------ Data under study

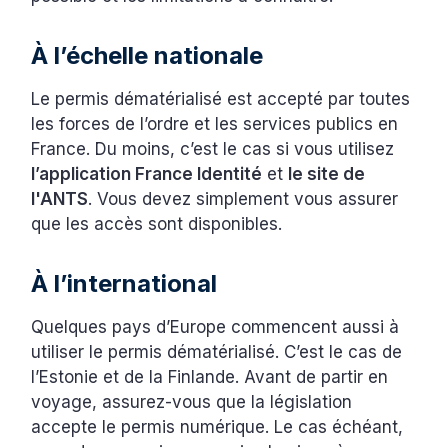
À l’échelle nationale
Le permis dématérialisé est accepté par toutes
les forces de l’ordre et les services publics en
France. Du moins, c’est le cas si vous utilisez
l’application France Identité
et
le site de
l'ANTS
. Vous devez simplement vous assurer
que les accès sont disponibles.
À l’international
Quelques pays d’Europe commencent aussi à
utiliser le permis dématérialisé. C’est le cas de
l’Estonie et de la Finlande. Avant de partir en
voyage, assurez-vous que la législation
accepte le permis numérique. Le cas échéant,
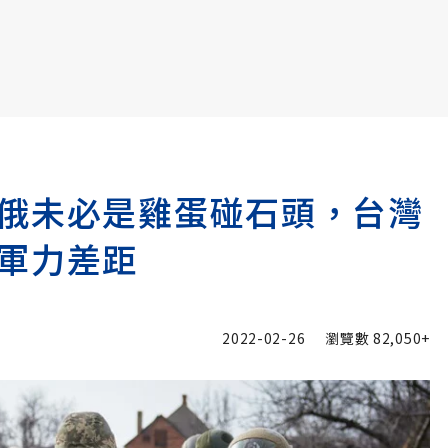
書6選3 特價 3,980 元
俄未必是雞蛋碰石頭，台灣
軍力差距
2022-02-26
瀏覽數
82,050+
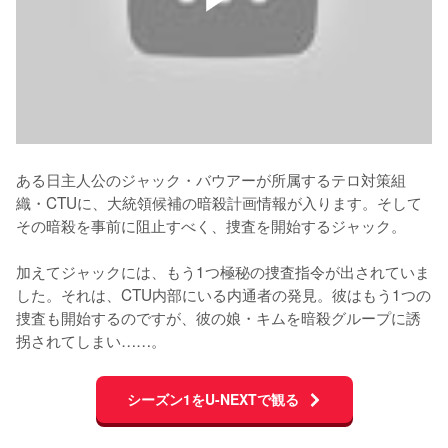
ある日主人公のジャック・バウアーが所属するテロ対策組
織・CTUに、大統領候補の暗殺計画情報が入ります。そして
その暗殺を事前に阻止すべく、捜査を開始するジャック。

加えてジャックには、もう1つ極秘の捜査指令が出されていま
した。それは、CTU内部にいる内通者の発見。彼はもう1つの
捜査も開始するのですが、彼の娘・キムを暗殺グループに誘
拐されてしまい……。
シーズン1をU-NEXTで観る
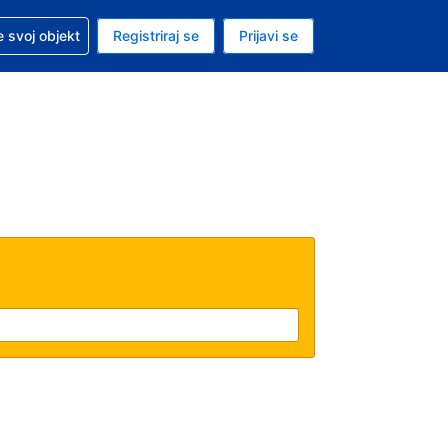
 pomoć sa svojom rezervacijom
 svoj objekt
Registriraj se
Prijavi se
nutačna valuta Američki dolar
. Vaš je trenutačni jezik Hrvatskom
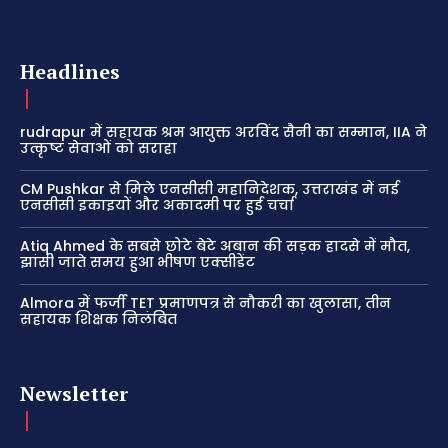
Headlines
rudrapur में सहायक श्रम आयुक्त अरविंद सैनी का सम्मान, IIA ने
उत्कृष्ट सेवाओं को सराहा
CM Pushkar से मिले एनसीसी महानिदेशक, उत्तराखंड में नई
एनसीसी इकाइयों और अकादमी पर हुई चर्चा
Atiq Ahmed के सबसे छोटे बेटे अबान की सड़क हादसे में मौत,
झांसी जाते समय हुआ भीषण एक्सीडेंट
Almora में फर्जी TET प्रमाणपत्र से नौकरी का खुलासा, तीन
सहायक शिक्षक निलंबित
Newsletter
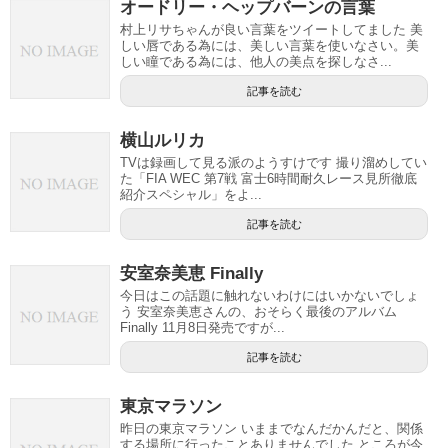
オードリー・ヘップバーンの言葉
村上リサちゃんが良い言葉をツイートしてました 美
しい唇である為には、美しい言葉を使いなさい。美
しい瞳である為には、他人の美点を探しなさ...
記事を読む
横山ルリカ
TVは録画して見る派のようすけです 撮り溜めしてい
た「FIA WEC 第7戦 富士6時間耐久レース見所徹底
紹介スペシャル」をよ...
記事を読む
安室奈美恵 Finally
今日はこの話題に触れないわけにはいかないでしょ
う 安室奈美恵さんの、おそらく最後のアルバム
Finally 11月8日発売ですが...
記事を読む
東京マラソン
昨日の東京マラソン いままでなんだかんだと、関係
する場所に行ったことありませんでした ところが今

------------

Activity. Could you rewrite the text of all the items above with every "permis" replaced by "permis de conduire", changing nothing else and leaving out the pictures?

Answer.
À l’échelle nationale
Le permis de conduire dématérialisé est accepté par toutes
les forces de l’ordre et les services publics en
France. Du moins, c’est le cas si vous utilisez
l’application France Identité
et
le site de
l'ANTS
. Vous devez simplement vous assurer
que les accès sont disponibles.
À l’international
Quelques pays d’Europe commencent aussi à
utiliser le permis de conduire dématérialisé. C’est le cas de
l’Estonie et de la Finlande. Avant de partir en
voyage, assurez-vous que la législation
accepte le permis de conduire numérique. Le cas échéant,
書6選3 特價 3,980 元
俄未必是雞蛋碰石頭，台灣
軍力差距
2022-02-26
瀏覽數
82,050+
ある日主人公のジャック・バウアーが所属するテロ対策組
織・CTUに、大統領候補の暗殺計画情報が入ります。そして
その暗殺を事前に阻止すべく、捜査を開始するジャック。

加えてジャックには、もう1つ極秘の捜査指令が出されていま
した。それは、CTU内部にいる内通者の発見。彼はもう1つの
捜査も開始するのですが、彼の娘・キムを暗殺グループに誘
拐されてしまい……。
シーズン1をU-NEXTで観る
 pomoć sa svojom rezervacijom
 svoj objekt
Registriraj se
Prijavi se
nutačna valuta Američki dolar
. Vaš je trenutačni jezik Hrvatskom
Headlines
rudrapur में सहायक श्रम आयुक्त अरविंद सैनी का सम्मान, IIA ने
उत्कृष्ट सेवाओं को सराहा
CM Pushkar से मिले एनसीसी महानिदेशक, उत्तराखंड में नई
एनसीसी इकाइयों और अकादमी पर हुई चर्चा
Atiq Ahmed के सबसे छोटे बेटे अबान की सड़क हादसे में मौत,
झांसी जाते समय हुआ भीषण एक्सीडेंट
Almora में फर्जी TET प्रमाणपत्र से नौकरी का खुलासा, तीन
सहायक शिक्षक निलंबित
Newsletter
オードリー・ヘップバーンの言葉
村上リサちゃんが良い言葉をツイートしてました 美
しい唇である為には、美しい言葉を使いなさい。美
しい瞳である為には、他人の美点を探しなさ...
記事を読む
横山ルリカ
TVは録画して見る派のようすけです 撮り溜めしてい
た「FIA WEC 第7戦 富士6時間耐久レース見所徹底
紹介スペシャル」をよ...
記事を読む
安室奈美恵 Finally
今日はこの話題に触れないわけにはいかないでしょ
う 安室奈美恵さんの、おそらく最後のアルバム
Finally 11月8日発売ですが...
記事を読む
東京マラソン
昨日の東京マラソン いままでなんだかんだと、関係
する場所に行ったことありませんでした ところが今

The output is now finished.